Search code examples
jsonpostgresqljsonbpostgresql-performance

Query on json / jsonb column super slow. Can I use an index?


I am trying to speed up the querying of some json data stored inside a PostgreSQL database. I inherited an application that queries a PostgreSQL table called data with a field called value where value is blob of json of type jsonb.

It is about 300 rows but takes 12 seconds to select this data from the 5 json elements. The json blobs are a bit large but the data I need is all in the top level of the json nesting if that helps.

I tried adding an index of CREATE INDEX idx_tbl_data ON data USING gin (value); but that didn't help. Is there a different index I should be using? The long term vision is to re-write the application to move that data out of the json but that is something is at least 30-40 man days of work due to complexity in other parts of the application so I am looking to see if I can make this faster in short term.

Not sure if it helps but the underlying data that makes up this result set doesn't change often. It's the data that is further down in the json blob that often changes.

SELECT
  value::json ->> 'name' AS name,
  value::json ->> 'mnemonic' AS mnemonic,
  value::json ->> 'urlName' AS "urlName",
  value::json ->> 'countryCode' AS "countryCode",
  value::json #>>'{team}' AS team
FROM
  data;

Solution

  • Like you mentioned yourself, the proper fix is to extract those attributes to separate columns, somewhat normalizing your design.

    Can an index help?

    Sadly, no (as of Postgres 14).

    It could work in theory. Since your values are big, an expression index with just some small attributes can be picked up by Postgres in an index-only scan, even when retrieving all rows (where it otherwise would ignore indexes).

    The manual:

    However, PostgreSQL's planner is currently not very smart about such cases. It considers a query to be potentially executable by index-only scan only when all columns needed by the query are available from the index.

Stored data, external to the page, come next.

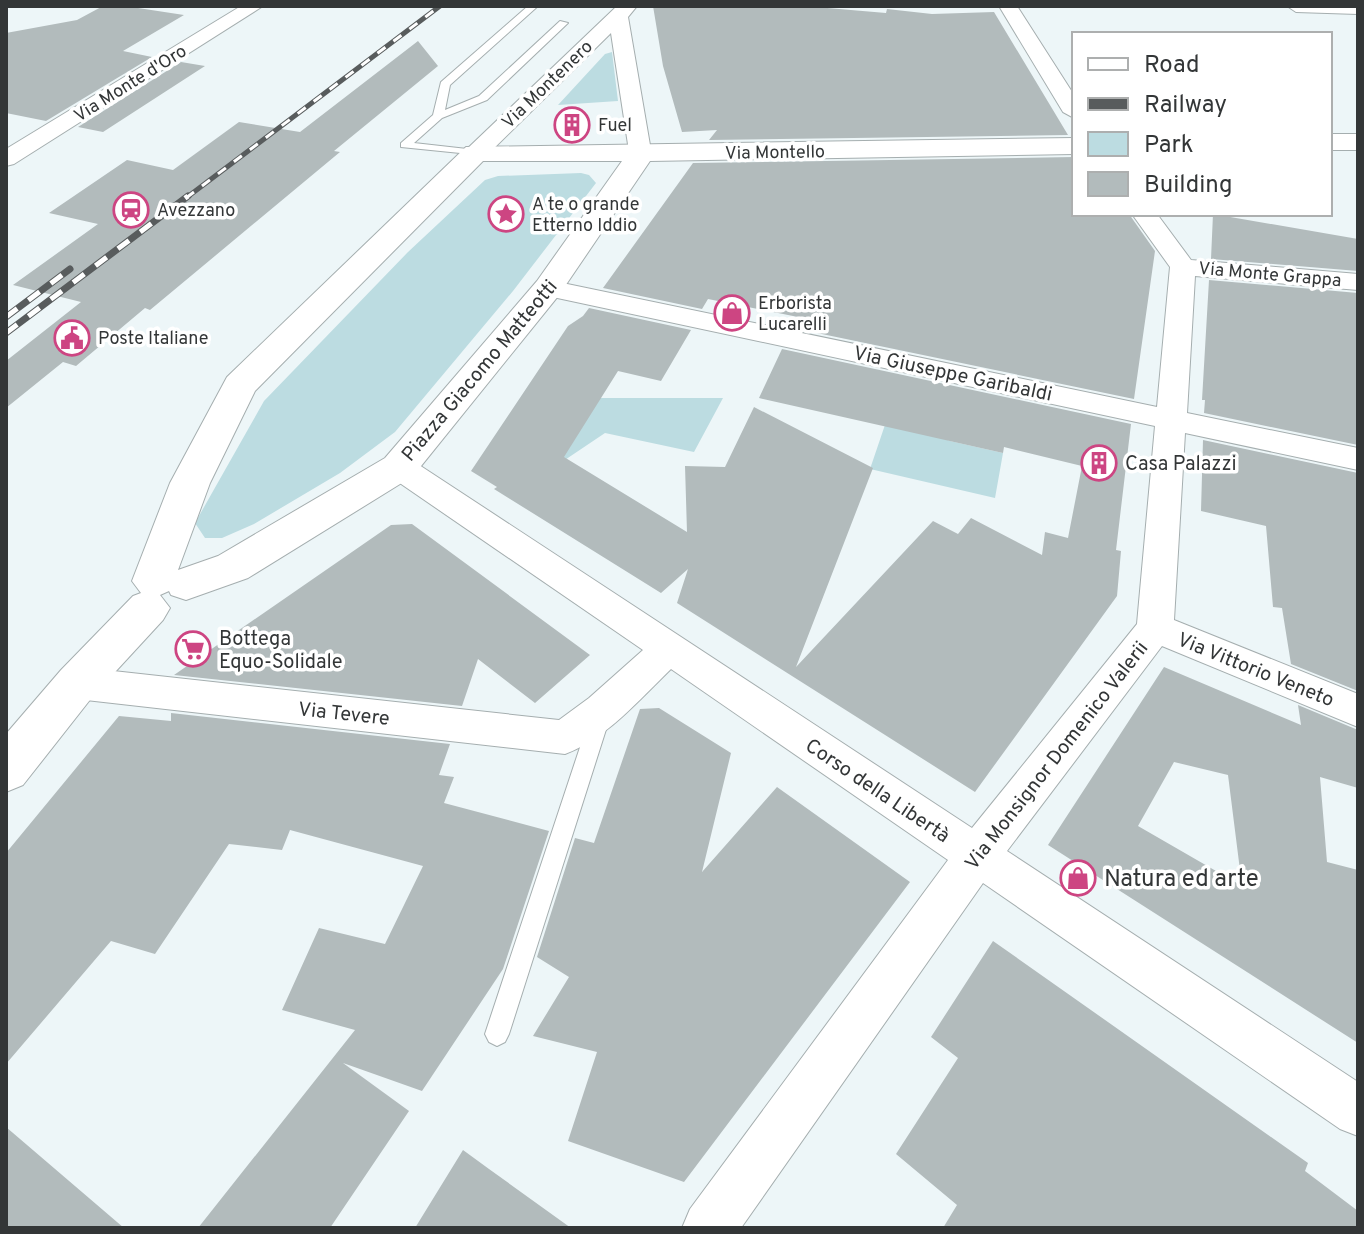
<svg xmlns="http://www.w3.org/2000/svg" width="1364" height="1234" font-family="Overpass,sans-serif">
<rect width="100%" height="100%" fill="#edf6f8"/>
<path fill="#bcdce1" d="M612 52 618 101 558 105 605 54Z
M581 173 589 175 596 183 513 291 395 432 340 473 254 524 222 538H205L195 523 264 401 408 252 485 180 498 176Z
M600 398H723L694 452 605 433 544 474Z
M888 416 950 441 1003 453 995 498 870 469Z"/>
<path fill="#b2bbbc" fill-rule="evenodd" d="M103 6H125L184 15 123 51 152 57 46 121 6 113V33L77 20Z
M653 6H804L886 13 887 9 932 14 994 12 1068 135 709 140 717 130 682 132 663 66Z
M418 41 438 66 334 151 340 152 150 310 145 308 76 366 63 362 6 408V361L81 302 13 285 98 224 49 213 127 160 173 170 239 122 300 132Z
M181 62 205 66 103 132 78 127Z
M1074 157V214H1129L1155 251 1134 399 793 328 798 317 708 299 702 309 603 288 693 163Z
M1213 214 1358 239V271L1211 259Z
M1209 280 1358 293V445L1204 413 1205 400H1202Z
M589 308 691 330 661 381 618 371 564 457 687 532 685 466 725 467 754 407 873 468 796 667 933 521 958 534 971 518 1042 555 1045 532 1068 538 1082 466 1004 447 1003 453 759 398 782 349 1131 424 1116 550 1121 551 1117 596 975 792 677 603 688 569 661 593 494 489 497 487 471 471 568 326 583 316Z
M1203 440 1358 473V691L1291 664 1282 608 1273 607 1266 526 1201 511Z
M412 524 590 655 535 703 478 659 462 706 174 675 391 525Z
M1164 667 1301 725 1298 705 1358 730V788L1320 777 1327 862 1358 870V1043L1048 845ZM1174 762 1228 775 1242 886 1138 826Z
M659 708 731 753 702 872 777 787 910 882 684 1182 568 1141 597 1052 533 1036 569 977 537 957 575 838 594 843 640 709Z
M171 713 450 744 439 775 454 777 444 803 549 831 503 969 422 1091 343 1063 409 1111 330 1228H198L355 1030 282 1010 319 928 385 944 423 866 290 830 282 850 229 844 155 954 111 941 6 1064V853L119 716 171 721Z
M993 941 1308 1163 1305 1171 1358 1211V1228H943L957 1205 896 1154 958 1058 931 1037Z
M6 1127 124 1228H6Z
M463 1150 489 1169 571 1228H415Z"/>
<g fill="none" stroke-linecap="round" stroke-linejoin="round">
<defs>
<path id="lane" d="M528 6H538L450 85 445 110 479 96 560 21 568 23 487 100 442 118 414 143 476 150 482 153 480 155 401 147V143L433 115 441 82Z
M600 709 607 711 610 717 509 1034 505 1042 497 1046 489 1042 485 1034 590 717 593 711Z"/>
<path id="street" d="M241 6H263L14 164 6 166V149Z
M617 6H637L628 17 651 151 648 156H632L629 151 611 33 484 158H468L465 153 468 148Z
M999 6H1017L1074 95V118L1063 112Z
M1287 6H1358V14L1296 12Z
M1132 214H1157L1191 260 1358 274V290L1195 276 1187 413 1358 448V470L1185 433 1174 620 1358 694V727L1162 646 1007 851 1358 1082V1136L1340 1129 983 883 741 1228H682L690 1209 948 860 671 669C640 699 606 739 565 754L77 699 64 694 58 683 64 672 77 667 559 720 589 698 643 650 388 475 383 467 388 459 399 456 410 459 972 828 1137 624 1155 426 548 296 539 294 535 288 539 282 548 280 1157 407 1170 267Z"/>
<path id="secondary" d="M1330 134H1358V150H1330Z
M1074 138V154L650 161 559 295 413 476 248 578 186 600 171 595 169 591 160 595 170 608 163 620 93 696 23 785 6 792V734L61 670 133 596 141 593 132 581 170 483 227 377 466 147ZM483 161H622L537 281 385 458 218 556 178 570 210 483 255 391Z"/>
</defs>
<use href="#lane" stroke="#a5aeaf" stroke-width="2"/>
<use href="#street" stroke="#a5aeaf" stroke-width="2"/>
<use href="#secondary" stroke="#a5aeaf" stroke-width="2"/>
<use href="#lane" fill="#fff" fill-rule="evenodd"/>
<use href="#street" fill="#fff" fill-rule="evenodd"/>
<use href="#secondary" fill="#fff" fill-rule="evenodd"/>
<defs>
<path id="rail-far1" d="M186 198 440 6"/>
<path id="rail" d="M6 317 70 269
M6 333 188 196"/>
</defs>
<use href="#rail-far1" stroke="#585c5d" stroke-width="5"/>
<use href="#rail" stroke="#585c5d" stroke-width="7"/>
<use href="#rail-far1" stroke="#fff" stroke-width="3" stroke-dasharray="10" stroke-linecap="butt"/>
<use href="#rail" stroke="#fff" stroke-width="5" stroke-dasharray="14" stroke-linecap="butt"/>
</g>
<defs>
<symbol id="building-ring" viewBox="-11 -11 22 22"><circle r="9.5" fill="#fff" stroke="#cd4582" stroke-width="1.5"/><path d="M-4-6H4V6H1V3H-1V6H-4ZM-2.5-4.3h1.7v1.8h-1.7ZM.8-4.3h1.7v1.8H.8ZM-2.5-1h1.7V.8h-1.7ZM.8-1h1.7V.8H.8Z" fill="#cd4582"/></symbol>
<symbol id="station-ring" viewBox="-11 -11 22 22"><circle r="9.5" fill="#fff" stroke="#cd4582" stroke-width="1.5"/><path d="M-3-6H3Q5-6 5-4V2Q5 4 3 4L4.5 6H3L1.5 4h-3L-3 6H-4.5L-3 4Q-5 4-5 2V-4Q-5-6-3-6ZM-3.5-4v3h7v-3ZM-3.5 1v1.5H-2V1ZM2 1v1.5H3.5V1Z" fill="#cd4582"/></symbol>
<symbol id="sight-ring" viewBox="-11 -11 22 22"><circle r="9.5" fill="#fff" stroke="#cd4582" stroke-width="1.5"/><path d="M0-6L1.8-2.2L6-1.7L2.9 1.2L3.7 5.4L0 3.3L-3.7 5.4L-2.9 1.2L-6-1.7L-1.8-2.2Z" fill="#cd4582"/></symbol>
<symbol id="shop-ring" viewBox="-11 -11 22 22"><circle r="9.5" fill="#fff" stroke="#cd4582" stroke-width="1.5"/><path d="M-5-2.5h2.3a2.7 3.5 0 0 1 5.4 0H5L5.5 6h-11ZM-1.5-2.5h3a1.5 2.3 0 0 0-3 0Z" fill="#cd4582"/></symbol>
<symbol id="civic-ring" viewBox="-11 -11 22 22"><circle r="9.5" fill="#fff" stroke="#cd4582" stroke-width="1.5"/><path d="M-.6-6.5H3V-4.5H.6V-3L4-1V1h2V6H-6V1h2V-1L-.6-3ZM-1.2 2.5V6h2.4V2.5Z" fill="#cd4582"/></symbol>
<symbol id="supermarket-ring" viewBox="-11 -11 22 22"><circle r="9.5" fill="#fff" stroke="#cd4582" stroke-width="1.5"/><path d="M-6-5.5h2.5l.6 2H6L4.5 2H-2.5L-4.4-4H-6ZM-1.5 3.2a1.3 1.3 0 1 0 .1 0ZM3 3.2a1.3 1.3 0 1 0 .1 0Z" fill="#cd4582"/></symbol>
</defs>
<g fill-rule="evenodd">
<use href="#building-ring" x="552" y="105" width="40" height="40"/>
<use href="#station-ring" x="111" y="190" width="40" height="40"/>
<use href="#sight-ring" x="486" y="194" width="40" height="40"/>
<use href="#shop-ring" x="712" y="293" width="40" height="40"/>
<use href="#civic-ring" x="52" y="318" width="40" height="40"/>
<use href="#building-ring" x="1079" y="443" width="40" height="40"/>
<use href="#supermarket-ring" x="173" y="629" width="40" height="40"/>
<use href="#shop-ring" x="1058" y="858" width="40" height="40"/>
</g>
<g text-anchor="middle" stroke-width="7" stroke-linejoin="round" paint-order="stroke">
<g font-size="18" fill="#333637" stroke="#fff">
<text transform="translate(130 83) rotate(-32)" y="6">Via Monte d'Oro</text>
<text transform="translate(547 84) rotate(-44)" y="6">Via Montenero</text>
<text transform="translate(775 152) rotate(-1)" y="6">Via Montello</text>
<text transform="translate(1270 274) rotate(5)" y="6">Via Monte Grappa</text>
</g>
<g font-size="18" fill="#333637" stroke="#fff" text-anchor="start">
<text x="598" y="131">Fuel</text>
<text x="532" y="210">A te o grande<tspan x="532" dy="21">Etterno Iddio</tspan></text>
<text x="157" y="216">Avezzano</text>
<text x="758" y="309">Erborista<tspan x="758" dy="21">Lucarelli</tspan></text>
<text x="98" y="344">Poste Italiane</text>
</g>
<g font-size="20" fill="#333637" stroke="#fff">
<text transform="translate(479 370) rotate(-50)" y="7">Piazza Giacomo Matteotti</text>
<text transform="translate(953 373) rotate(12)" y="7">Via Giuseppe Garibaldi</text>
<text transform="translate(1256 669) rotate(22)" y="7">Via Vittorio Veneto</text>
<text transform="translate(344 713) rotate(6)" y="7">Via Tevere</text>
<text transform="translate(1056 755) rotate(-52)" y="7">Via Monsignor Domenico Valerii</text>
<text transform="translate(878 790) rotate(34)" y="7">Corso della Libertà</text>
</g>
<g font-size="20" fill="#333637" stroke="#fff" text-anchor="start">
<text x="1125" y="470">Casa Palazzi</text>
<text x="219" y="645">Bottega<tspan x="219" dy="23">Equo-Solidale</tspan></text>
</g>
<g font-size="24" fill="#333637" stroke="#fff" text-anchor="start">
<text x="1104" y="886">Natura ed arte</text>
</g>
</g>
<rect width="1364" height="1234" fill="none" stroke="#333637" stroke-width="16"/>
<rect x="1072" y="32" width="260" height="184" fill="#ffffff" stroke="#adafaf" stroke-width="2"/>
<rect x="1088" y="58" width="40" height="12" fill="#ffffff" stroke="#adafaf" stroke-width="2"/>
<text x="1144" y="72" font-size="24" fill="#333637">Road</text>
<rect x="1088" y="98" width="40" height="12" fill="#585c5d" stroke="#adafaf" stroke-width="2"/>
<text x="1144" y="112" font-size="24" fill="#333637">Railway</text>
<rect x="1088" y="132" width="40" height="24" fill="#bcdce1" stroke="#adafaf" stroke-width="2"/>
<text x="1144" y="152" font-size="24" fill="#333637">Park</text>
<rect x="1088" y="172" width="40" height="24" fill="#b2bbbc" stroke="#adafaf" stroke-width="2"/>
<text x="1144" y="192" font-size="24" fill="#333637">Building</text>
</svg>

    So you would have to include value itself in the index, even if just as INCLUDE column - totally spoiling the whole idea. No go.

    You probably can still do something in the short term. Two crucial quotes:

    I am looking to see if I can make this faster in short term

    The json blobs are a bit large

    Data type

    Drop the cast to json from the query. Casting every time adds pointless cost.

    Compression

    One major cost factor will be compression. Postgres has to "de-toast" the whole large column, just to extract some small attributes. Since Postgres 14, you can switch the compression algorithm (if support is enabled in your version!). The default is defined by the config setting default_toast_compression, which is pglz by default. Currently the only available alternative is lz4. You can set that per column. Any time.

    LZ4 (lz4) is considerably faster, while compressing typically a bit less. About twice as fast, but around 10 % more storage (depends!). If performance is not an issue it's best to stick to the stronger compression of the default LZ algorithm (pglz). There may be more compression algorithms to pick from in the future.

    To implement:

    ALTER TABLE data
      ALTER COLUMN value SET COMPRESSION lz4;
    

    Setting a new COMPRESSION for a column does not re-compress automatically. Postgres remembers the compression method and only re-compresses if it's forced to un-compress in any way. You may want to force re-compression of existing values. You can check with:

    SELECT pg_column_compression(value) FROM data LIMIT 10;
    

    Related blog post:

    GENERATED columns

    While stuck with the broken design you might just add some (small!) generated columns to cover your query:

    ALTER TABLE data
      ADD COLUMN name text GENERATED ALWAYS AS (value::json ->> 'name') STORED
    , ADD COLUMN mnemonic text GENERATED ALWAYS AS (value::json ->> 'mnemonic') STORED
    ...
    

    And then target only those generated columns, not involving the big value at all.

    SELECT name, mnemonic, ... FROM data;
    

    That would bypass the main performance issue.

    See:

    However, you mentioned:

    It's the data that is further down in the json blob that often changes.

    Every change to value forces a re-check on the generated columns, so that adds write cost.